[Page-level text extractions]
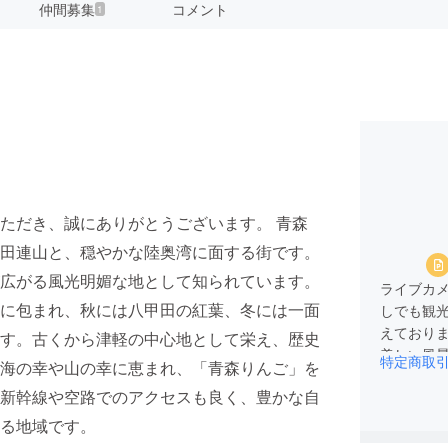
仲間募集
コメント
1
ただき、誠にありがとうございます。 青森
田連山と、穏やかな陸奥湾に面する街です。
広がる風光明媚な地として知られています。
ライブカ
に包まれ、秋には八甲田の紅葉、冬には一面
しでも観
えており
す。古くから津軽の中心地として栄え、歴史
美しい風景
特定商取
海の幸や山の幸に恵まれ、「青森りんご」を
地域活性
新幹線や空路でのアクセスも良く、豊かな自
る地域です。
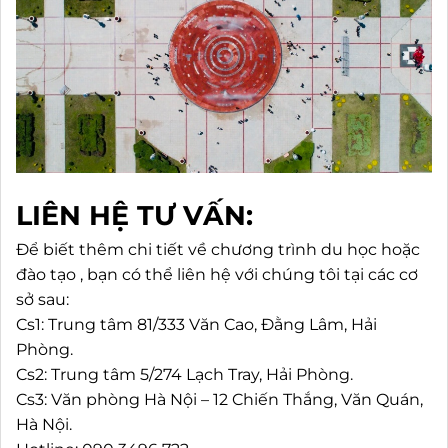
LIÊN HỆ TƯ VẤN:
Để biết thêm chi tiết về chương trình du học hoặc
đào tạo , bạn có thể liên hệ với chúng tôi tại các cơ
sở sau:
Cs1: Trung tâm 81/333 Văn Cao, Đằng Lâm, Hải
Phòng.
Cs2: Trung tâm 5/274 Lạch Tray, Hải Phòng.
Cs3: Văn phòng Hà Nội – 12 Chiến Thắng, Văn Quán,
Hà Nội.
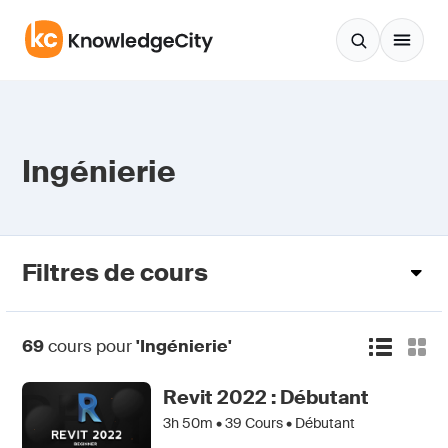
Aller au contenu
Ingénierie
Filtres de cours
69
cours pour
'Ingénierie'
Revit 2022 : Débutant
3h 50m •
39
Cours • Débutant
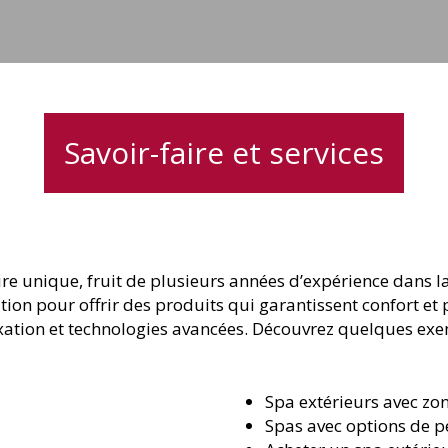
jets
Savoir-faire et services
re unique, fruit de plusieurs années d’expérience dans la
tion pour offrir des produits qui garantissent confort e
laxation et technologies avancées. Découvrez quelques exe
Spa extérieurs avec zo
Spas avec options de p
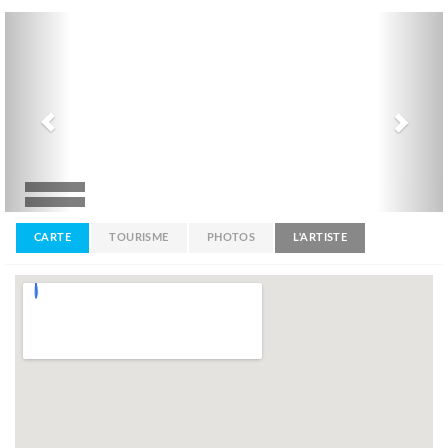
Previous
Nex
CARTE
TOURISME
PHOTOS
L'ARTISTE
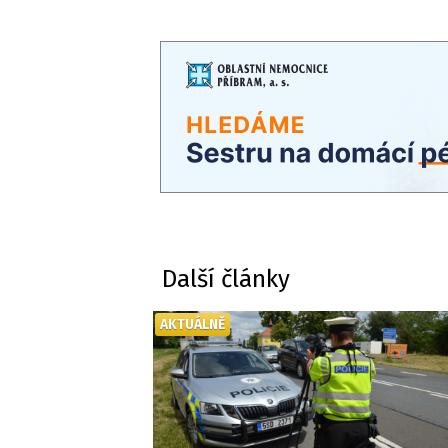
Další články
AKTUÁLNĚ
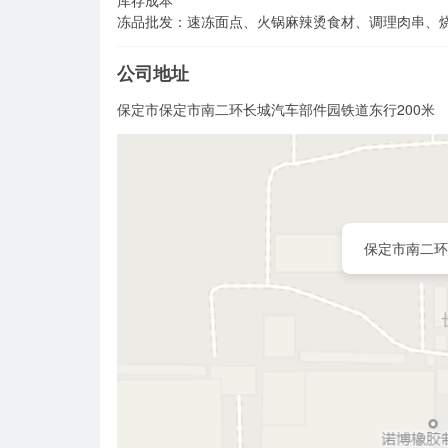
库存成本

冻品批发：速冻面点、火锅麻辣烫食材、调理肉串、
公司地址
保定市保定市南二环长城汽车部件园铁道东行200米
保定市南二环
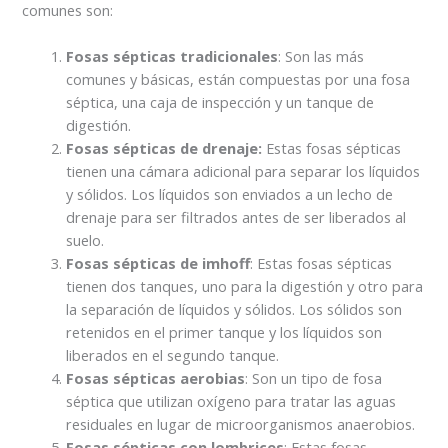
comunes son:
Fosas sépticas tradicionales
: Son las más
comunes y básicas, están compuestas por una fosa
séptica, una caja de inspección y un tanque de
digestión.
Fosas sépticas de drenaje:
Estas fosas sépticas
tienen una cámara adicional para separar los líquidos
y sólidos. Los líquidos son enviados a un lecho de
drenaje para ser filtrados antes de ser liberados al
suelo.
Fosas sépticas de imhoff
: Estas fosas sépticas
tienen dos tanques, uno para la digestión y otro para
la separación de líquidos y sólidos. Los sólidos son
retenidos en el primer tanque y los líquidos son
liberados en el segundo tanque.
Fosas sépticas aerobias
: Son un tipo de fosa
séptica que utilizan oxígeno para tratar las aguas
residuales en lugar de microorganismos anaerobios.
Fosas sépticas con lombrices
: Estas fosas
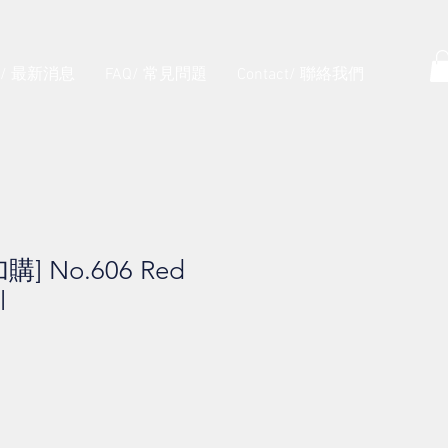
s/ 最新消息
FAQ/ 常見問題
Contact/ 聯絡我們
加購] No.606 Red
l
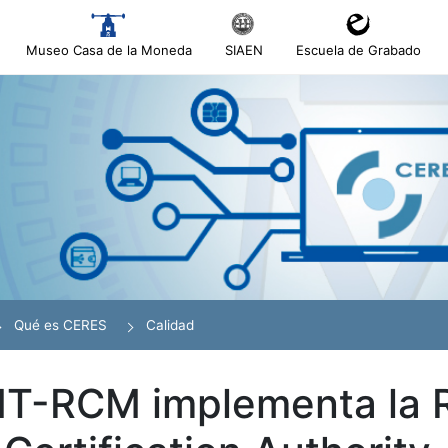
Museo Casa de la Moneda
SIAEN
Escuela de Grabado
tar
r
Qué es CERES
Calidad
T-RCM implementa la 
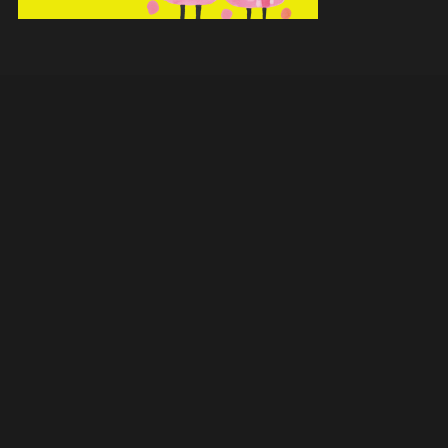
MENIU
Home
Termeni si Conditii de utilizare
Politica de Confidentialitate
Contact
Follow on Instagram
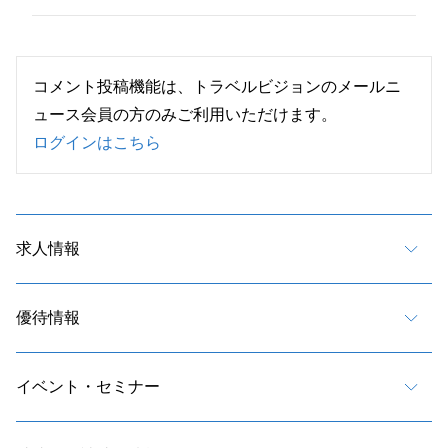
コメント投稿機能は、トラベルビジョンのメールニ
ュース会員の方のみご利用いただけます。
ログインはこちら
求人情報
優待情報
イベント・セミナー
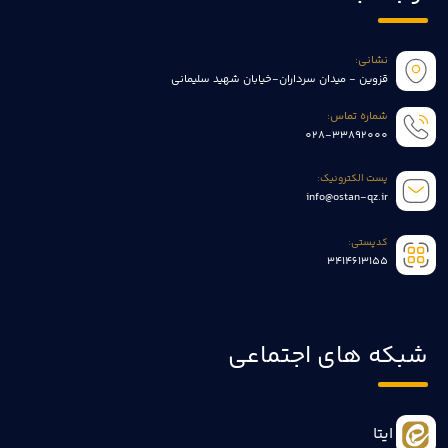
نشانی:
قزوین - میدان سرداران-خیابان شهید سلیمانی
شماره تماس:
028-33892000
پست الکترونیک:
info@ostan-qz.ir
کدپستی:
3414613155
شبکه های اجتماعی
ایتا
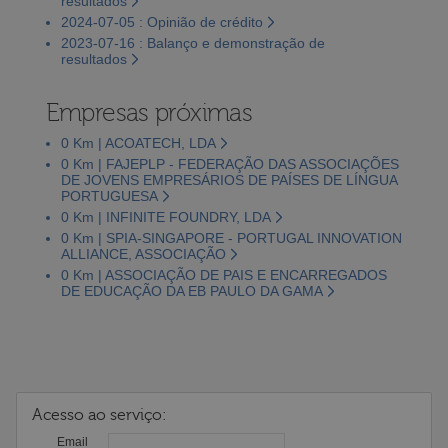
resultados
2024-07-05 : Opinião de crédito
2023-07-16 : Balanço e demonstração de
resultados
Empresas próximas
0 Km | ACOATECH, LDA
0 Km | FAJEPLP - FEDERAÇÃO DAS ASSOCIAÇÕES
DE JOVENS EMPRESÁRIOS DE PAÍSES DE LÍNGUA
PORTUGUESA
0 Km | INFINITE FOUNDRY, LDA
0 Km | SPIA-SINGAPORE - PORTUGAL INNOVATION
ALLIANCE, ASSOCIAÇÃO
0 Km | ASSOCIAÇÃO DE PAIS E ENCARREGADOS
DE EDUCAÇÃO DA EB PAULO DA GAMA
Acesso ao serviço:
Email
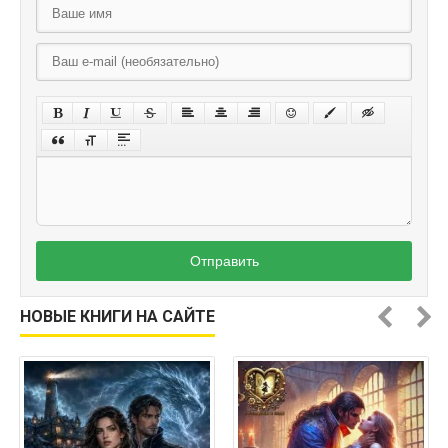
Отправить
НОВЫЕ КНИГИ НА САЙТЕ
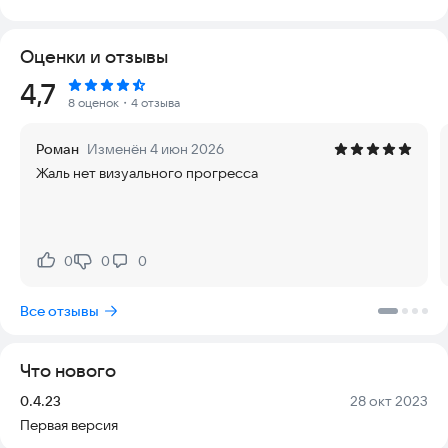
виде. Приложение поддерживает актуальные версии
Android и позволяет синхронизировать данные без
Оценки и отзывы
необходимости постоянного подключения к интернету.
Рейтинг:
4,7
CardDAV — это расширение протокола WebDAV, которое
8 оценок
・4 отзыва
специально предназначено для работы с контактными
данными. С помощью CardDAV-Sync пользователи могут
Роман
Изменён 4 июн 2026
импортировать, экспортировать и синхронизировать свои
Жаль нет визуального прогресса
контакты между различными устройствами и серверами,
поддерживающими этот протокол.
Приложение подходит для тех, кто хочет управлять своими
контактами в одном месте и не зависеть от одного
0
0
0
Нравится:
Не нравится:
провайдера. Оно поддерживает работу с популярными
сервисами, такими как OwnCloud, Nextcloud и другими.
Все отзывы
Если вы ищете надёжное и простое решение для
синхронизации контактов, попробуйте CardDAV-Sync.
Что нового
Версия:
Дата:
0.4.23
28 окт 2023
Первая версия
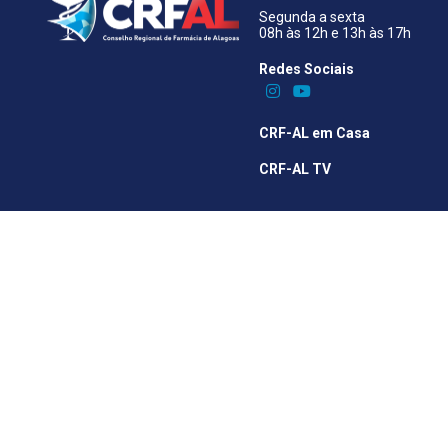
Segunda a sexta
08h às 12h e 13h às 17h
Redes Sociais​
CRF-AL em Casa
CRF-AL TV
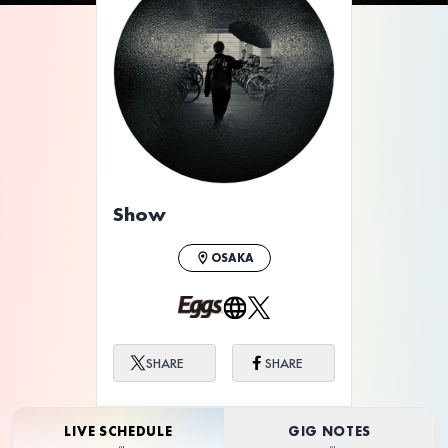
Show
OSAKA
SHARE
SHARE
LIVE SCHEDULE
GIG NOTES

- _Request_
Reproduce the text of every entry above line for line, leaving out the pictures.

- _Exercise answer_
仲間募集
コメント
1
ただき、誠にありがとうございます。 青森
田連山と、穏やかな陸奥湾に面する街です。
広がる風光明媚な地として知られています。
ライブカ
に包まれ、秋には八甲田の紅葉、冬には一面
しでも観
えており
す。古くから津軽の中心地として栄え、歴史
美しい風景
特定商取
海の幸や山の幸に恵まれ、「青森りんご」を
地域活性
新幹線や空路でのアクセスも良く、豊かな自
る地域です。
LIÊN HỆ TƯ VẤN:
Để biết thêm chi tiết về chương trình du học hoặc
đào tạo , bạn có thể liên hệ với chúng tôi tại các cơ
sở sau:
Cs1: Trung tâm 81/333 Văn Cao, Đằng Lâm, Hải
Phòng.
Cs2: Trung tâm 5/274 Lạch Tray, Hải Phòng.
Cs3: Văn phòng Hà Nội – 12 Chiến Thắng, Văn Quán,
Hà Nội.
Aller au contenu
Ingénierie
Filtres de cours
69
cours pour
'Ingénierie'
Revit 2022 : Débutant
3h 50m •
39
Cours • Débutant
jets
Savoir-faire et services
re unique, fruit de plusieurs années d’expérience dans la
tion pour offrir des produits qui garantissent confort e
laxation et technologies avancées. Découvrez quelques exe
Spa extérieurs avec zo
Spas avec options de p
Previous
Nex
CARTE
TOURISME
PHOTOS
L'ARTISTE
Další články
AKTUÁLNĚ
库存成本

冻品批发：速冻面点、火锅麻辣烫食材、调理肉串、
公司地址
保定市保定市南二环长城汽车部件园铁道东行200米
保定市南二环
comunes son:
Fosas sépticas tradicionales
: Son las más
comunes y básicas, están compuestas por una fosa
séptica, una caja de inspección y un tanque de
digestión.
Fosas sépticas de drenaje:
Estas fosas sépticas
tienen una cámara adicional para separar los líquidos
y sólidos. Los líquidos son enviados a un lecho de
drenaje para ser filtrados antes de ser liberados al
suelo.
Fosas sépticas de imhoff
: Estas fosas sépticas
tienen dos tanques, uno para la digestión y otro para
la separación de líquidos y sólidos. Los sólidos son
retenidos en el primer tanque y los líquidos son
liberados en el segundo tanque.
Fosas sépticas aerobias
: Son un tipo de fosa
séptica que utilizan oxígeno para tratar las aguas
residuales en lugar de microorganismos anaerobios.
Fosas sépticas con lombrices
: Estas fosas
s/ 最新消息
FAQ/ 常見問題
Contact/ 聯絡我們
加購] No.606 Red
l
Museo Casa de la Moneda
SIAEN
Escuela de Grabado
tar
r
Qué es CERES
Calidad
T-RCM implementa la 
MENIU
Home
Termeni si Conditii de utilizare
Politica de Confidentialitate
Contact
Follow on Instagram
コメント投稿機能は、トラベルビジョンのメールニ
ュース会員の方のみご利用いただけます。
ログインはこちら
求人情報
優待情報
イベント・セミナー
نشانی:
قزوین - میدان سرداران-خیابان شهید سلیمانی
شماره تماس:
028-33892000
پست الکترونیک:
info@ostan-qz.ir
کدپستی:
3414613155
شبکه های اجتماعی
ایتا
resultados
2024-07-05 : Opinião de crédito
2023-07-16 : Balanço e demonstração de
resultados
Empresas próximas
0 Km | ACOATECH, LDA
0 Km | FAJEPLP - FEDERAÇÃO DAS ASSOCIAÇÕES
DE JOVENS EMPRESÁRIOS DE PAÍSES DE LÍNGUA
PORTUGUESA
0 Km | INFINITE FOUNDRY, LDA
0 Km | SPIA-SINGAPORE - PORTUGAL INNOVATION
ALLIANCE, ASSOCIAÇÃO
0 Km | ASSOCIAÇÃO DE PAIS E ENCARREGADOS
DE EDUCAÇÃO DA EB PAULO DA GAMA
Acesso ao serviço:
Email
Отправить
НОВЫЕ КНИГИ НА САЙТЕ
виде. Приложение поддерживает актуальные версии
Android и позволяет синхронизировать данные без
Оценки и отзывы
необходимости постоянного подключения к интернету.
Рейтинг:
4,7
CardDAV — это расширение протокола WebDAV, которое
8 оценок
・4 отзыва
специально предназначено для работы с контактными
данными. С помощью CardDAV-Sync пользователи могут
Роман
Изменён 4 июн 2026
импортировать, экспортировать и синхронизировать свои
Жаль нет визуального прогресса
контакты между различными устройствами и серверами,
поддерживающими этот протокол.
Приложение подходит для тех, кто хочет управлять своими
контактами в одном месте и не зависеть от одного
0
0
0
Нравится:
Не нравится:
провайдера. Оно поддерживает работу с популярными
сервисами, такими как OwnCloud, Nextcloud и другими.
Все отзывы
Если вы ищете надёжное и простое решение для
синхронизации контактов, попробуйте CardDAV-Sync.
Что нового
Версия:
Дата:
0.4.23
28 окт 2023
Первая версия
Segunda a sexta
08h às 12h e 13h às 17h
Redes Sociais​
CRF-AL em Casa
CRF-AL TV
Show
OSAKA
SHARE
SHARE
LIVE SCHEDULE
GIG NOTES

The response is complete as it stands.